══ Data for analysis ══

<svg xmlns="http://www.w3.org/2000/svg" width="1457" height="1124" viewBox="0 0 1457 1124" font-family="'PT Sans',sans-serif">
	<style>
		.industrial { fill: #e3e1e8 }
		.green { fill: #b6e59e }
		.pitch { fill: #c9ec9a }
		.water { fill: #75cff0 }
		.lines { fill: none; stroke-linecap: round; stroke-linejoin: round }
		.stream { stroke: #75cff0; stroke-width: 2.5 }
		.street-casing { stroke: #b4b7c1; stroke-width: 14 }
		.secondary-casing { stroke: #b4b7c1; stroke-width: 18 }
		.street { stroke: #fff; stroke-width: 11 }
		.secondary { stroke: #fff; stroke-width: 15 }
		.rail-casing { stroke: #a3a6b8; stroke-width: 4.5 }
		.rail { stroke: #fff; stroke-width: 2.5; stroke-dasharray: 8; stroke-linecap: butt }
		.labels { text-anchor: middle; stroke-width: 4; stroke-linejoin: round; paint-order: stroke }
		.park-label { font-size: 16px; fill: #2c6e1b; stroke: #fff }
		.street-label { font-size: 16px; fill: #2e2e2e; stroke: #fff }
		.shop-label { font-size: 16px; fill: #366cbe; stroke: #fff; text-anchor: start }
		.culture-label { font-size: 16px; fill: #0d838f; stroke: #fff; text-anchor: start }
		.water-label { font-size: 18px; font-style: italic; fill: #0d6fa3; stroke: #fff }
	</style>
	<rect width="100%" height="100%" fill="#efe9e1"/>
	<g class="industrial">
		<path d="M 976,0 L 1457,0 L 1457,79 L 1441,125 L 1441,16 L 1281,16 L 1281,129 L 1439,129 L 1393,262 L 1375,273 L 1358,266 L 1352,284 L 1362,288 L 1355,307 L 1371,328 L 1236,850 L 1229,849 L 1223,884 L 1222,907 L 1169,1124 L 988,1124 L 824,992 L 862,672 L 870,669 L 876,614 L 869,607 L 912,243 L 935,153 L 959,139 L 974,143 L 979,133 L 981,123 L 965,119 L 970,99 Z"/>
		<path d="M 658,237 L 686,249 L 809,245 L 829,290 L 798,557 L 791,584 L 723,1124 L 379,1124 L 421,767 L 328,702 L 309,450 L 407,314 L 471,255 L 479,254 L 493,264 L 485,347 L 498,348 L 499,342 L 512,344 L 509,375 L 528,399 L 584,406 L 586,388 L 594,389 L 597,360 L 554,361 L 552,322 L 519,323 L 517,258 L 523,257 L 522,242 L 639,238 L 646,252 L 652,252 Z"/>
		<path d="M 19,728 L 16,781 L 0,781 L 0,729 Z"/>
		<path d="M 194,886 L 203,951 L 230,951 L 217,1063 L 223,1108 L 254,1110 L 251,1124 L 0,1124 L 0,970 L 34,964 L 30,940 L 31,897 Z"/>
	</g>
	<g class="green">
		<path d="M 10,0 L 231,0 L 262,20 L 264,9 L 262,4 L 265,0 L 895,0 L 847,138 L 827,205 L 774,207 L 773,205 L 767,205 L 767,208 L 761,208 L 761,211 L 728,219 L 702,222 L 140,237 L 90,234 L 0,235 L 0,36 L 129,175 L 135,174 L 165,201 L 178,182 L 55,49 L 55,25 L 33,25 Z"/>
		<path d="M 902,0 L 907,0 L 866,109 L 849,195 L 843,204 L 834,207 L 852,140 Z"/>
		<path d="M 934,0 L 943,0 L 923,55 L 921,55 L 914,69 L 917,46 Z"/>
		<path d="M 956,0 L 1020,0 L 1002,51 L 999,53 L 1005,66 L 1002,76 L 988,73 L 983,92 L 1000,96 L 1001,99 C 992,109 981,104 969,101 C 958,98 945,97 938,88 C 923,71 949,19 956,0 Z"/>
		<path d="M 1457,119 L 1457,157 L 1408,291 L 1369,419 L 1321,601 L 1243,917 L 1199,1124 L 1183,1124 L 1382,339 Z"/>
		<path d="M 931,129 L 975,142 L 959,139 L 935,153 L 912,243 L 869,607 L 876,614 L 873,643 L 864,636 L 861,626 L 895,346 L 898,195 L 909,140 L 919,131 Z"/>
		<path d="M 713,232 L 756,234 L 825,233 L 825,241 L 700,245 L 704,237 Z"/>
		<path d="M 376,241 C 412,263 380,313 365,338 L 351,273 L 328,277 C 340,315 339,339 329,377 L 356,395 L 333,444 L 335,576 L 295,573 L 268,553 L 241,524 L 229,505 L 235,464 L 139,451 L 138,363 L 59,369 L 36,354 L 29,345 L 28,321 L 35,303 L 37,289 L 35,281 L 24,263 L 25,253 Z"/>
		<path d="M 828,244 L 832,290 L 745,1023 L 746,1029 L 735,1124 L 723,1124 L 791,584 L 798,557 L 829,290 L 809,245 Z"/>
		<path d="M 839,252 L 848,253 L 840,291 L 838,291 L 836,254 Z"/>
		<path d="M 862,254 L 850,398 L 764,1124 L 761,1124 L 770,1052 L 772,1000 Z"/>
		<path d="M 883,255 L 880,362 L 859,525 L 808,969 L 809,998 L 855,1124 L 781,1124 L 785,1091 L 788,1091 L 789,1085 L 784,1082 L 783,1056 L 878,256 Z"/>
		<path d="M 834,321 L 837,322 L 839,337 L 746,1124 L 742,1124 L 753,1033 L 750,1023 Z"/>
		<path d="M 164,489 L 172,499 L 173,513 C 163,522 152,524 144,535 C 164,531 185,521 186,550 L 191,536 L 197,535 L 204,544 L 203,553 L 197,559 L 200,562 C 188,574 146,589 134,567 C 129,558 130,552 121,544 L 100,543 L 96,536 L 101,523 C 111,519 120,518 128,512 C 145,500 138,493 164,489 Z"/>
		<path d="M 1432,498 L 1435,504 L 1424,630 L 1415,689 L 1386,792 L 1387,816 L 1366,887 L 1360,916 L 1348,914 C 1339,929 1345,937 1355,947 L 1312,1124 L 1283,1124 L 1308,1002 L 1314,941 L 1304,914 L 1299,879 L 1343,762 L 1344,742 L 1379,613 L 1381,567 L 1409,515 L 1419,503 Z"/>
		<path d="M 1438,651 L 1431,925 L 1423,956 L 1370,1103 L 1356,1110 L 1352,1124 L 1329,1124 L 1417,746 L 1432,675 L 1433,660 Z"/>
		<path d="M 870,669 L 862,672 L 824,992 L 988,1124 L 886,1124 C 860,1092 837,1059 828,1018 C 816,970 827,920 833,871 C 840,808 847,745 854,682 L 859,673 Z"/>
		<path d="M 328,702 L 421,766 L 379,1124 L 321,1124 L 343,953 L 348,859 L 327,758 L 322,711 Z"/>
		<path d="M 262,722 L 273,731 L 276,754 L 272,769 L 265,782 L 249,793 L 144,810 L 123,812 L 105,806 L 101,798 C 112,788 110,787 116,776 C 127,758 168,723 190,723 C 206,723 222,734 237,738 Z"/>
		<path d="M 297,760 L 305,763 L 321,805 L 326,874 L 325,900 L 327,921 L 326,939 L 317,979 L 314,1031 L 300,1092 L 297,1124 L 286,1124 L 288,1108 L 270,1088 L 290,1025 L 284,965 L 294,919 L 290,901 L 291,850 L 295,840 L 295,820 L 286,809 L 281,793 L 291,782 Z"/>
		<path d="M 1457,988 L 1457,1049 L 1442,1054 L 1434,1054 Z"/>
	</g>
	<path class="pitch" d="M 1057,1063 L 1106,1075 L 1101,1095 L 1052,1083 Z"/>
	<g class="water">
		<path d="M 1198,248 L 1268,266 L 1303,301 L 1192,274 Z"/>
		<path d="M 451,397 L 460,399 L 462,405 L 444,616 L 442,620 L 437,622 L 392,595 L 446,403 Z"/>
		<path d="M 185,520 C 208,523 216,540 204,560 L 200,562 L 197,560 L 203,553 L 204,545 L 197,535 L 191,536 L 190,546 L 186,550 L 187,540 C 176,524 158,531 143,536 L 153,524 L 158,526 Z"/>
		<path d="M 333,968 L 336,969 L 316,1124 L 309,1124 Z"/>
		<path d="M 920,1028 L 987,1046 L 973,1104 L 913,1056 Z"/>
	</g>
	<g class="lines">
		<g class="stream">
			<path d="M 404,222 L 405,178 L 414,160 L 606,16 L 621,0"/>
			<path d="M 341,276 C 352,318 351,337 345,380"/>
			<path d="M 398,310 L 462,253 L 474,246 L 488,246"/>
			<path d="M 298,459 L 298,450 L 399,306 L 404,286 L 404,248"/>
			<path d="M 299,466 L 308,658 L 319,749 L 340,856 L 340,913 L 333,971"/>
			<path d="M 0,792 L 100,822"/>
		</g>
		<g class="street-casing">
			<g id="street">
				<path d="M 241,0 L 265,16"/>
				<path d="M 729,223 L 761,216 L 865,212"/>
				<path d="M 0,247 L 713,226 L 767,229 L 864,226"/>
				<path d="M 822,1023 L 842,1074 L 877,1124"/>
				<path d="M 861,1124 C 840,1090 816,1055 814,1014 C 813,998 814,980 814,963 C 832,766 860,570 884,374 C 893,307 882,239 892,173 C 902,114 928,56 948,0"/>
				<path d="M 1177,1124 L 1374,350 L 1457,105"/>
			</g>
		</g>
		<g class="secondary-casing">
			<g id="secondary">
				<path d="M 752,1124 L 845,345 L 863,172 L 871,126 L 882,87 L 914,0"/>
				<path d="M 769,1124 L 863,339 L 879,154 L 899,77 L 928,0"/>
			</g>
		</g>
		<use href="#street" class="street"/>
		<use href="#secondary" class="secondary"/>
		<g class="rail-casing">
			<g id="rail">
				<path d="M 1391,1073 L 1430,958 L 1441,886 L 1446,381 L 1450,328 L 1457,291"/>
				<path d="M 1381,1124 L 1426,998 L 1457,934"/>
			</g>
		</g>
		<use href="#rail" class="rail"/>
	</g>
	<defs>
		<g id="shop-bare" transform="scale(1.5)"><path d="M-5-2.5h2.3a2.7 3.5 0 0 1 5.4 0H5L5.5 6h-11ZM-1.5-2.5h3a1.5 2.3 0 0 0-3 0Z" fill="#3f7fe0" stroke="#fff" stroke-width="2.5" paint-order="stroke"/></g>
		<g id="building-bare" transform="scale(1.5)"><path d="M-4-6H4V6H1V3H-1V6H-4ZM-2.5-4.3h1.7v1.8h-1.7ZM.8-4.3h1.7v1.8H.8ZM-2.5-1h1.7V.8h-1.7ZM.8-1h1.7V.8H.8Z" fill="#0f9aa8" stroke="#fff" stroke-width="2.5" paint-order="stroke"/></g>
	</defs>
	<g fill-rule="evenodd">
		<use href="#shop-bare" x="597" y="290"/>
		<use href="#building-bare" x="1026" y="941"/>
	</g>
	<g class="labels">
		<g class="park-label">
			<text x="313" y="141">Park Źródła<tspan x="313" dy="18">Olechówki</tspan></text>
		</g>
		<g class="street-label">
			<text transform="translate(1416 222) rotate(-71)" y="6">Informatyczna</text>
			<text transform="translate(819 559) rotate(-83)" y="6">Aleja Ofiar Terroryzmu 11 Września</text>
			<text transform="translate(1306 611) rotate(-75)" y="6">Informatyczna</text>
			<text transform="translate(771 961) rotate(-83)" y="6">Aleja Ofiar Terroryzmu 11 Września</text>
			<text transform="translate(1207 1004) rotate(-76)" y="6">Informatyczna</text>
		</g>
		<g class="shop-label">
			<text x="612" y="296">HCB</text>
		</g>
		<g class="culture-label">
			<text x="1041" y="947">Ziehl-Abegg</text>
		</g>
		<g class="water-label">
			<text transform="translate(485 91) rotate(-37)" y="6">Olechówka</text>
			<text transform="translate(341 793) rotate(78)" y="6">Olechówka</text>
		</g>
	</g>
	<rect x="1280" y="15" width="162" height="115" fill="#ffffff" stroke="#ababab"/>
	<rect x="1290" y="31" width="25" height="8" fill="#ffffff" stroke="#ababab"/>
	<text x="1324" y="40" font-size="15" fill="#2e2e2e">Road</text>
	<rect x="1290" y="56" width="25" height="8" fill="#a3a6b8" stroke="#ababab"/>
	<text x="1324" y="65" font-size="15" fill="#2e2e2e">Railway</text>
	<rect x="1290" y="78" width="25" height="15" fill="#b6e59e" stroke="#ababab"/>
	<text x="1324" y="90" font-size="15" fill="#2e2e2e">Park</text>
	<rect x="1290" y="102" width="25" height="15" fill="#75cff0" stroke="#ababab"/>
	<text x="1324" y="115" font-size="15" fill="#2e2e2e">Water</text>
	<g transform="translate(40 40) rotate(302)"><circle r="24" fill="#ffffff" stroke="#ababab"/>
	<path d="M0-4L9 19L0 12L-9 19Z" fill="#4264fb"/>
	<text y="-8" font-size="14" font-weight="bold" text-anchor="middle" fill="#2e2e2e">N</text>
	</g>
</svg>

═══

- What the task asks -
From the records above, pull every line that carries the word "lines".

- Solution to the problem -
		.lines { fill: none; stroke-linecap: round; stroke-linejoin: round }
	<g class="lines">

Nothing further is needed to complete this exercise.